##### Raw data #####

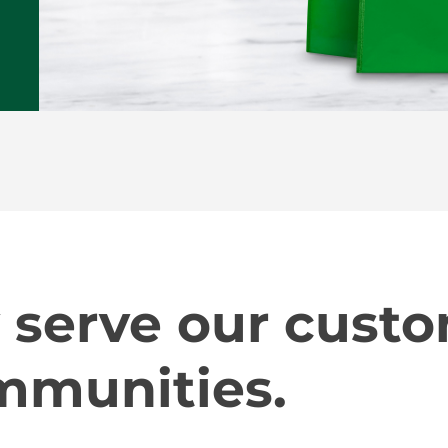
 serve our cust
mmunities.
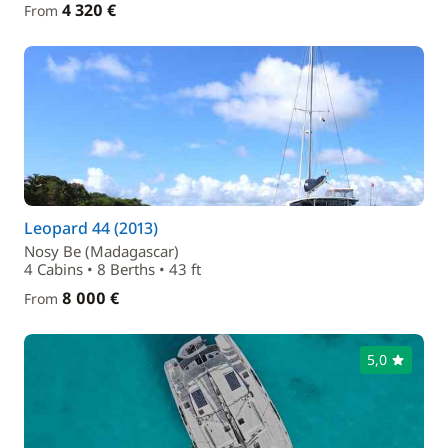
4 320 €
From
Leopard 44 (2013)
Nosy Be (Madagascar)
4 Cabins • 8 Berths • 43 ft
8 000 €
From
5,0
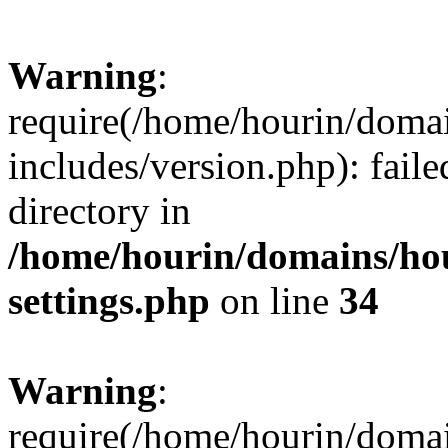
Warning
:
require(/home/hourin/doma
includes/version.php): faile
directory in
/home/hourin/domains/ho
settings.php
on line
34
Warning
:
require(/home/hourin/doma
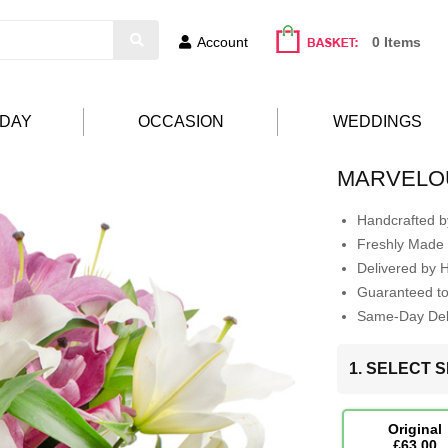
Account
0 Items
HDAY
OCCASION
WEDDINGS
MARVELO
Handcrafted by
Freshly Made 
Delivered by 
Guaranteed t
Same-Day Deli
1. SELECT S
Original
£63.00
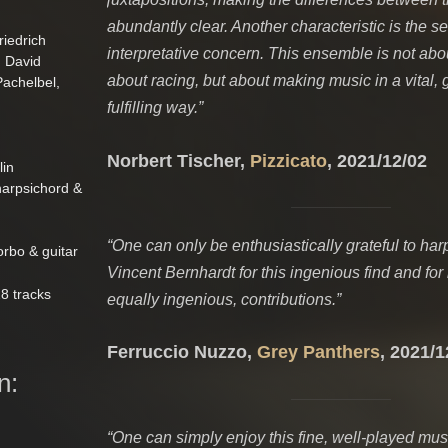
abundantly clear. Another characteristic is the s
iedrich
interpretative concern. This ensemble is not abou
n David
about racing, but about making music in a vital, 
achelbel,
fulfilling way.”
Norbert Tischer,
Pizzicato
, 2021/12/02
lin
harpsichord &
“One can only be enthusiastically grateful to har
orbo & guitar
Vincent Bernhardt for this ingenious find and for 
8 tracks
equally ingenious, contributions.”
Ferruccio Nuzzo,
Grey Panthers
, 2021/1
n:
“One can simply enjoy this fine, well-played mu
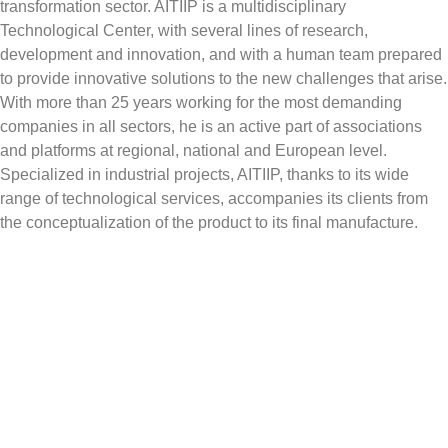
transformation sector. AITIIP is a multidisciplinary
Technological Center, with several lines of research,
development and innovation, and with a human team prepared
to provide innovative solutions to the new challenges that arise.
With more than 25 years working for the most demanding
companies in all sectors, he is an active part of associations
and platforms at regional, national and European level.
Specialized in industrial projects, AITIIP, thanks to its wide
range of technological services, accompanies its clients from
the conceptualization of the product to its final manufacture.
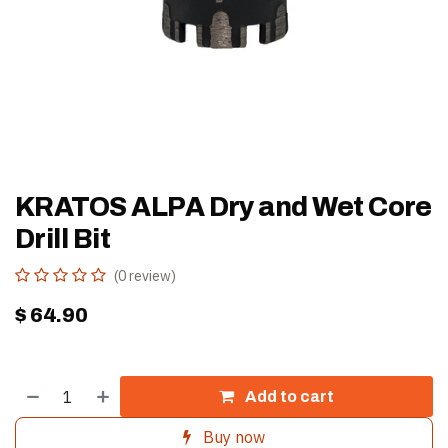
KRATOS ALPA Dry and Wet Core
Drill Bit
(0 review)
$
64.90
Add to cart
Buy now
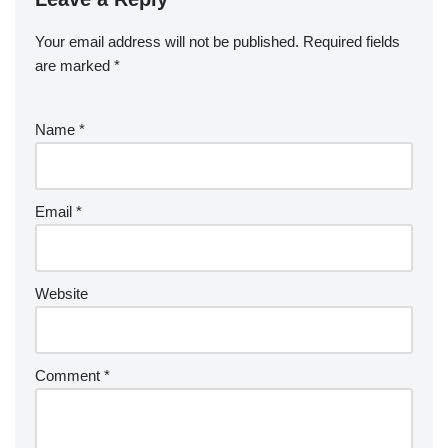
Your email address will not be published.
Required fields
are marked
*
Name
*
Email
*
Website
Comment
*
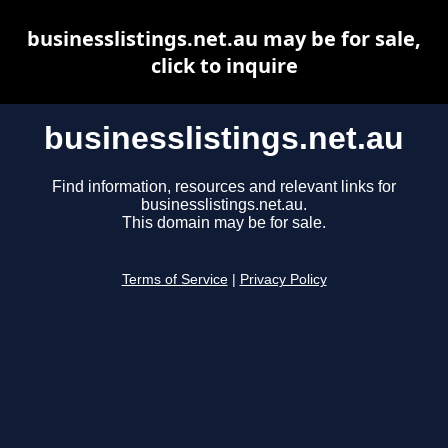
businesslistings.net.au may be for sale,
click to inquire
businesslistings.net.au
Find information, resources and relevant links for
businesslistings.net.au.
This domain may be for sale.
Terms of Service
|
Privacy Policy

#####

Assignment:
Set out the text read from all of the records above as a numbered list, one line per item, skipping any blank lines. Leave the pictures out of the answer.

Result for this exercise:
1.  serve our cust
2. mmunities.
3. 4 320 €
4. From
5. Leopard 44 (2013)
6. Nosy Be (Madagascar)
7. 4 Cabins • 8 Berths • 43 ft
8. 8 000 €
9. From
10. 5,0
11. Warning
12. :
13. require(/home/hourin/doma
14. includes/version.php): faile
15. directory in
16. /home/hourin/domains/ho
17. settings.php
18. on line
19. 34
20. Warning
21. :
22. require(/home/hourin/doma
23. Account
24. 0 Items
25. HDAY
26. OCCASION
27. WEDDINGS
28. MARVELO
29. Handcrafted by
30. Freshly Made 
31. Delivered by 
32. Guaranteed t
33. Same-Day Deli
34. 1. SELECT S
35. Original
36. £63.00
37. abundantly clear. Another characteristic is the s
38. iedrich
39. interpretative concern. This ensemble is not abou
40. n David
41. about racing, but about making music in a vital, 
42. achelbel,
43. fulfilling way.”
44. Norbert Tischer,
45. Pizzicato
46. , 2021/12/02
47. lin
48. harpsichord &
49. “One can only be enthusiastically grateful to har
50. orbo & guitar
51. Vincent Bernhardt for this ingenious find and for 
52. 8 tracks
53. equally ingenious, contributions.”
54. Ferruccio Nuzzo,
55. Grey Panthers
56. , 2021/1
57. n:
58. “One can simply enjoy this fine, well-played mu
59. transformation sector. AITIIP is a multidisciplinary
60. Technological Center, with several lines of research,
61. development and innovation, and with a human team prepared
62. to provide innovative solutions to the new challenges that arise.
63. With more than 25 years working for the most demanding
64. companies in all sectors, he is an active part of associations
65. and platforms at regional, national and European level.
66. Specialized in industrial projects, AITIIP, thanks to its wide
67. range of technological services, accompanies its clients from
68. the conceptualization of the product to its final manufacture.
69. KRATOS ALPA Dry and Wet Core
70. Drill Bit
71. (0 review)
72. $
73. 64.90
74. Add to cart
75. Buy now
76. Your email address will not be published.
77. Required fields
78. are marked
79. *
80. Name
81. *
82. Email
83. *
84. Website
85. Comment
86. *
87. businesslistings.net.au may be for sale,
88. click to inquire
89. businesslistings.net.au
90. Find information, resources and relevant links for
91. businesslistings.net.au.
92. This domain may be for sale.
93. Terms of Service
94. |
95. Privacy Policy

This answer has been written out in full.